Super-Agent, entitas berlisensi korporat yang diberdayakan untuk melakukan kegiatan perbankan tertentu dalam masyarakat seperti setoran dan penarikan tunai, pembayaran tagihan (utilitas, pajak, tarif rumah sewa, langganan, dll.), pencairan tunai dan pembayaran tunai pinjaman, dll, harus dilisensikan oleh regulator Nigeria yang membuat lisensi ini untuk memungkinkan lebih banyak entitas yang bukan lembaga keuangan menyediakan layanan yang mempromosikan inklusi keuangan.

Kippa, yang diluncurkan Juni tahun lalu dimulai sebagai aplikasi manajemen keuangan yang memungkinkan pemilik usaha kecil melacak transaksi pendapatan dan pengeluaran harian mereka, membuat faktur dan kwitansi, mengelola inventaris, dan secara umum memantau kinerja bisnis mereka dari waktu ke waktu.

Perusahaan pada November 2021 telah mengumpulkan $ 3,2 juta dalam pendanaan awal, dengan putaran yang dipimpin oleh VC Target Global yang berbasis di Berlin. VC lain yang berpartisipasi termasuk Entrée Capital, Alter Global dan Rally Cap Ventures.

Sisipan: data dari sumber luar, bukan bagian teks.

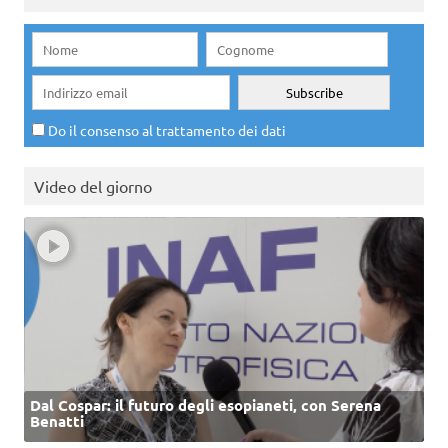
Do il consenso al trattamento dei dati
Video del giorno
Dal Cospar: il futuro degli esopianeti, con Serena
Benatti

Babs Ogundeyi (CEO Kuda), Kyane Kassiri, Sriram Krishnan (investor di Khatabook), Raffael Johnen (CEO Auxmoney) dan investor malaikat lainnya berinvestasi bersama.

Startup, yang pada November 2021 memiliki lebih dari 130.000 bisnis aktif yang telah memproses $ 130 juta, mengungkapkan bahwa sekarang memiliki lebih dari 500.000 pedagang terdaftar dalam jaringannya, mencatat bahwa mereka telah mencatat nilai transaksi tahunan lebih dari $ 3 miliar.

CEO dan salah satu pendiri Kippa Kennedy Ekezie menggambarkan akuisisi lisensi ini sebagai langkah logis berikutnya untuk startup fintech dalam sebuah wawancara dengan TechCabal, mengatakan:

“Apa yang dilakukan oleh lisensi ini adalah memungkinkan kami untuk benar-benar memberdayakan semua pelanggan kami dengan alat, dan infrastruktur untuk tidak hanya menerima pembayaran, tetapi untuk mulai menawarkan layanan keuangan kepada pelanggan akhir mereka,” kata Ekezie. “Ini memberi kami kesempatan untuk menerapkan integrasi dengan sakelar nasional dan memungkinkan kami untuk menyediakan bisnis-ke-bisnis dan platform serta layanan ke fintech lain.”

Kippa yang memiliki lisensi menandakan bahwa ia selangkah lebih dekat untuk menjadi neobank, mengikuti jejak banyak startup fintech Afrika seperti Fairmoney, Eversend dan Branch telah berevolusi menjadi satu.

Tetapi CEO Ekezie dalam panggilan dengan TechCabal berpendapat bahwa Kippa belum memikirkan langkah neobank.

“Kami pasti tidak akan menggunakan kata neobank untuk menggambarkan apa yang kami coba lakukan,” kata Ekezie. “Apa yang diinginkan bisnis bukanlah tempat baru untuk menaruh uang mereka, dari pengalaman saya. Bisnis menginginkan peluang, alat, dan keuangan untuk tumbuh secara berkelanjutan dan dengan cara yang menguntungkan. Dengan pemikiran itu, kami mencoba untuk terus memberikan mereka solusi untuk memungkinkan mereka melakukan itu.”

Startup ini melayani pedagang di 36 negara bagian Nigeria dengan Lagos, Ibadan, Abuja, Port Harcourt dan Kano, lima negara bagian teratas di mana kehadiran pedagangnya dirasakan.